RelNode 是 SqlToRelConverter、Optimize 阶段的结果,对应语法树转换为关系运算符的节点,例如 LogicalProject LogicalJoin,这些节点操作的都是集合,是关系代数运算符的一种,即 relational expression.
RexNode 跟 RelNode 位于同一阶段,操作的是数据本身,例如limit 5里的 5 是RexLiteral,b.publish_year > 1830、b.author_id = a.id都是RexCall,对应常量、函数的表达式,即 Expression Node.
SqlNode is the abstract syntax tree that represents the actual structure of the query a user input. When a query is first parsed, it's parsed into a SqlNode. For example, a SELECT query will be parsed into a SqlSelect with a list of fields, a table, a join, etc.
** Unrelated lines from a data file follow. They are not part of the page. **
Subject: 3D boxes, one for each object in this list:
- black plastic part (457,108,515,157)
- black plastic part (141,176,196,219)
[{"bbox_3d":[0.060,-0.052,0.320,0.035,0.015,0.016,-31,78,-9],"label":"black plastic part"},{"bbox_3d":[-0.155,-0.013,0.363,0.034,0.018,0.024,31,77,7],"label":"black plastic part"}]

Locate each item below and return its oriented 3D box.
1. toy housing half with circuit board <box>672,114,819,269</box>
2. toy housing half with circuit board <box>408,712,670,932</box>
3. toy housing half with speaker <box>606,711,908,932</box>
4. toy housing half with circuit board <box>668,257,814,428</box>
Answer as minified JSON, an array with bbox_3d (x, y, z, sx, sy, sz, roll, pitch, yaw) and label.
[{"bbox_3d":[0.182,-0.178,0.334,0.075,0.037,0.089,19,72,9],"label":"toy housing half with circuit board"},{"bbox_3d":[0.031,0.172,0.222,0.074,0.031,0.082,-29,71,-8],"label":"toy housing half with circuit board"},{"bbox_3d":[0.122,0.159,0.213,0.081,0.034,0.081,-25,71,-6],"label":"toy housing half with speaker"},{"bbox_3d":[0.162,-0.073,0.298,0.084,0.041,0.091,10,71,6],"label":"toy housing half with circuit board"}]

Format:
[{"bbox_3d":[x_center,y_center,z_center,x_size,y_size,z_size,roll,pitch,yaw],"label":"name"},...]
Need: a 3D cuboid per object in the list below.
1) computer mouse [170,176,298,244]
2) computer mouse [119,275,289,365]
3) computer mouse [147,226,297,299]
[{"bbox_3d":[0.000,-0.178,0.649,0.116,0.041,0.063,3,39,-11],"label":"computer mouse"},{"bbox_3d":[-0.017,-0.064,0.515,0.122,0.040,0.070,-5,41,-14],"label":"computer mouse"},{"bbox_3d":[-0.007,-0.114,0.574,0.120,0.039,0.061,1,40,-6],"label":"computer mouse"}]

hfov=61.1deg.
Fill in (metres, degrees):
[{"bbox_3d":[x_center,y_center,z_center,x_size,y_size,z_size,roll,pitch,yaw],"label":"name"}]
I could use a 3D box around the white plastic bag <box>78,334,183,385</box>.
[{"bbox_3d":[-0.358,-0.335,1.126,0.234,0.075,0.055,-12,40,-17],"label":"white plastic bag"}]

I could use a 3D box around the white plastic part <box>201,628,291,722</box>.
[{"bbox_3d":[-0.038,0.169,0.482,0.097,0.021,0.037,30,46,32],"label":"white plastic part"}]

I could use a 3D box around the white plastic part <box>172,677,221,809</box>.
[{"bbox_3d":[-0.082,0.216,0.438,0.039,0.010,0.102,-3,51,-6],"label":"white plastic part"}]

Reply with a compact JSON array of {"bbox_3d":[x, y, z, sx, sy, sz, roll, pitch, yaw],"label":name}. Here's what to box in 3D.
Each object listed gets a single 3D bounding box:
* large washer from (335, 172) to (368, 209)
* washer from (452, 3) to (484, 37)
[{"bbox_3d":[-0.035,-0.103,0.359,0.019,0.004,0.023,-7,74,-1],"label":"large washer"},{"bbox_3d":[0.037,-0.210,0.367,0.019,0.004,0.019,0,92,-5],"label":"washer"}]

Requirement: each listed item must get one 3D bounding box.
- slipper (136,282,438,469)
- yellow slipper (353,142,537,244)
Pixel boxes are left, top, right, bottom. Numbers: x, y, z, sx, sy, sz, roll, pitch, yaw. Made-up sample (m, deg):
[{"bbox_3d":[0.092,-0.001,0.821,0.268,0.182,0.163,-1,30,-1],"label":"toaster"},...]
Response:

Calcite is also capable of generating a query string from a SqlNode as well. RelNode represents a relational expression - hence "rel." RelNodes are used in the optimizer to decide how to execute a query. Examples of relational expressions are join, filter, aggregate, etc. Typically, specific implementations of RelNode will be created by users of Calcite to represent the execution of some expression in their system. When a query is first converted from SqlNode to RelNode, it will be made up of logical nodes like LogicalProject, LogicalJoin, etc. Optimizer rules are then used to convert from those logical nodes to physical ones like JdbcJoin, SparkJoin, CassandraJoin, or whatever the system requires. RexNode represents a row expression - hence "Rex" - that's typically contained within a RelNode. The row expression contains operations performed on a single row. For example, a Project will contain a list of RexNodes that represent the projection's fields. A RexNode might be a reference to a field from an input to the RedNode, a function call (RexCall), a window (RexOver), etc.